The Top SQL report leads us directly to the problematic statement, that is one of the trigger statement run before every insert statement: CREATE TEMP TABLE IF NOT EXISTS old_pgbench_history ON COMMIT DROP AS SELECT * FROM pgbench_history. This statement shows up at the first of top 50 statements by total elapsed time.

Note: the execution count is around 11k because the report above cover 3 minutes of the full 5 minutes of the pgbench run.

* _Exercises_:
[1] Reproduce every dataset row below verbatim, omitting the pictures.
[2] Continue the passage above about the Top SQL report for the pgbench run, picking up after its final sentence.

Items from a dataset:
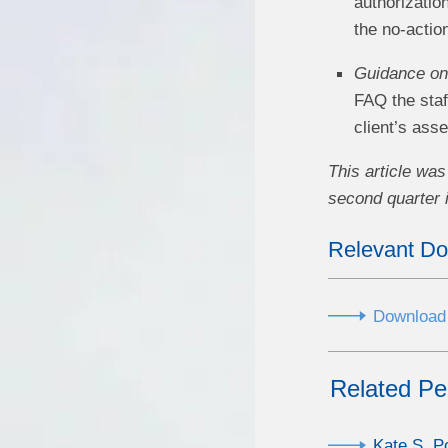
authorizatio
the no-actio
Guidance on 
FAQ the staf
client’s ass
This article was
second quarter 
Relevant D
Download a
Related Pe
Kate S. P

* _Responses in order_:
[1]
authorizatio
the no-actio
Guidance on 
FAQ the staf
client’s ass
This article was
second quarter 
Relevant D
Download a
Related Pe
Kate S. P

[2]
3. Propose fixes and verify with performance snapshots and Top SQL report

From the above Top SQL report, we realized that the CREATE TEMP TABLE trigger consumes most of the elapsed time of the workload. Noticing that this statement has the overhead of creating and destroying the temporary table structure for every transaction. The natural solution is to avoid this overhead on every transaction by replacing the statement with ON COMMIT DELETE ROWS to reuse the temporary table structure across transactions. As for this specific workload it’s natural to propose fixes, for other queries that are less obvious, it’s suggested to use tools such as auto_explain or run EXPLAIN ANALYZE to investigate the change in query plan.

Now, with the proposed fix, we rerun the workload. Let’s see what we got.

Since we already created the database and tables, now we just need to re-define the trigger we have defined just now.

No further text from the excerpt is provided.